ジンバルでの動画撮影にも適した堅牢かつ軽量な金属鏡筒

映像制作の現場では、手ブレを抑えて滑らかなカメラワークを実現するジンバルの使用が不可欠です。SIRUI 75mm F1.8は、堅牢な金属鏡筒を採用して高い耐久性を確保しつつも、重量とサイズが厳密にコントロールされています。この軽量かつコンパクトな設計は、APS-C Eマウントカメラと組み合わせた際の重心バランスに優れており、中型から小型の電動ジンバルでも容易にキャリブレーションを行うことができます。重いシネマレンズにありがちなモーターへの過度な負荷を防ぎ、長時間の運用でも安定した撮影をサポートします。過酷なロケ現場での酷使に耐えうる堅牢性と、機動力の高い軽量性を両立している点は、実務において極めて高い優位性となります。

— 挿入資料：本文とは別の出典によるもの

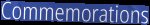
Commemorations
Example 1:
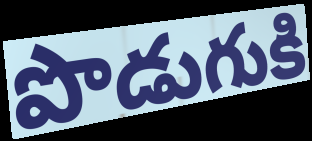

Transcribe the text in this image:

పొడుగుకి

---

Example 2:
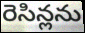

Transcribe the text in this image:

రెసిన్లను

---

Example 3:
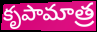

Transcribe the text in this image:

కృపామాత్ర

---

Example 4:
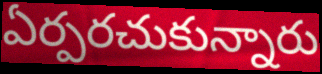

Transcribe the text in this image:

ఏర్పరచుకున్నారు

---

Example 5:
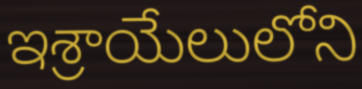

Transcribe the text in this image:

ఇశ్రాయేలులోని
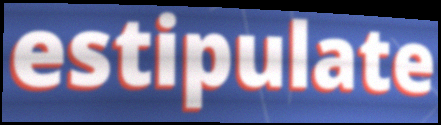
estipulate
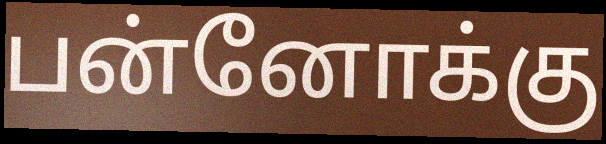
பன்னோக்கு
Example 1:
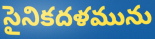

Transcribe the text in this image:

సైనికదళమును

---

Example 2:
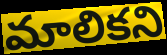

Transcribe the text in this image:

మాలికని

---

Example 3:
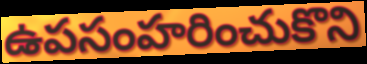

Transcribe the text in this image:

ఉపసంహరించుకొని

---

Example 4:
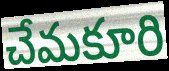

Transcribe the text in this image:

చేమకూరి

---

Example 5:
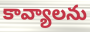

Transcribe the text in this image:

కావ్యాలను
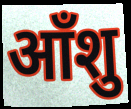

同シリーズのレンズと統一された色調およびギア位置の利便性

SIRUIのアナモルフィックレンズシリーズ(24mm、35mm、50mmなど)を併用するクリエイターにとって、75mm F1.8が同シリーズと統一された設計思想を持っている点は大きなメリットです。レンズ間で色調(カラーレンディション)が統一されているため、焦点距離を変更して撮影したカットを繋ぎ合わせても、カラーグレーディングの作業負担が大幅に軽減され、一貫したトーンの映像作品を効率的に制作できます。さらに、フォーカスリングと絞りリングのギア位置がシリーズ共通で配置されているため、レンズ交換時にフォローフォーカスやレンズモーターの位置を再調整する手間が省けます。この細部にまで配慮された利便性は、撮影現場でのタイムロスを最小限に抑え、スムーズなワークフローを実現します。

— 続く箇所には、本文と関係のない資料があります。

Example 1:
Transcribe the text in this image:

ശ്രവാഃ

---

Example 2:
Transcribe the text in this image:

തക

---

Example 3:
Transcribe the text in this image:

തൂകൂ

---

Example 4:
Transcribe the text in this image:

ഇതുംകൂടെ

本レンズを最大限に活用するための3つの実践的アプローチ

編集ソフトを活用した適切なデスクイーズ(アスペクト比変換)処理

SIRUI 75mm F1.8 1.33X アナモルフィックレンズで撮影した映像は、カメラのモニター上や記録された直後のデータでは横方向に圧縮された状態となっています。この映像を本来のシネマティックな比率で視聴するためには、Adobe Premiere ProやDaVinci Resolve、Final Cut Proなどの動画編集ソフトを活用したデスクイーズ処理が必須です。具体的には、クリップのプロパティからピクセルアスペクト比を「1.33」に変更するか、タイムライン上で横方向のスケールを133%に拡大する設定を行います。この適切なデスクイーズ処理を行うことで、初めて2.4:1のワイドアスペクト比と正常な被写体のプロポーションが復元され、アナモルフィックレンズの真価が発揮された映像美を完成させることができます。

フォローフォーカスを導入したプロフェッショナルなピント送り

MFレンズである本レンズのポテンシャルを最大限に引き出すためには、フォローフォーカスシステムの導入を強く推奨します。鏡筒に備えられた0.8モジュールの標準ギアリングにフォローフォーカスを噛み合わせることで、カメラ本体に直接触れることなく、手ブレを防ぎながら極めてスムーズで精密なピント送りが可能となります。特に、F1.8の非常に浅い被写界深度を活かして、手前の被写体から奥の被写体へとピントを移動させるラックフォーカスは、映像に奥行きとドラマチックな演出を加える強力なテクニックです。ワイヤレスのフォローフォーカスを使用すれば、ジンバル撮影時やワンマンオペレーション時でも、プロフェッショナルなフォーカスワークを確実に実行できます。

可変NDフィルターを用いたシネマティックなシャッタースピードの維持

動画撮影において、自然で滑らかなモーションブラー(被写体ブレ)を得るためには、フレームレートの2倍の分母を持つシャッタースピード(例:24fps撮影時は1/50秒)を維持することが映像制作の基本ルールです。しかし、日中の屋外など明るい環境下でF1.8の開放絞りを多用して美しい楕円ボケや空間圧縮を得ようとすると、露出オーバーとなってしまいます。そこで不可欠となるのが可変NDフィルター(バリアブルNDフィルター)の活用です。レンズの前面に適切なNDフィルターを装着し、光量をコントロールすることで、明るい環境下でも理想的なシャッタースピードと開放F値を両立させることができます。これにより、どのような照明条件でもSIRUI 75mm F1.8のシネマティックな描写力を損なうことなく撮影を続けることが可能になります。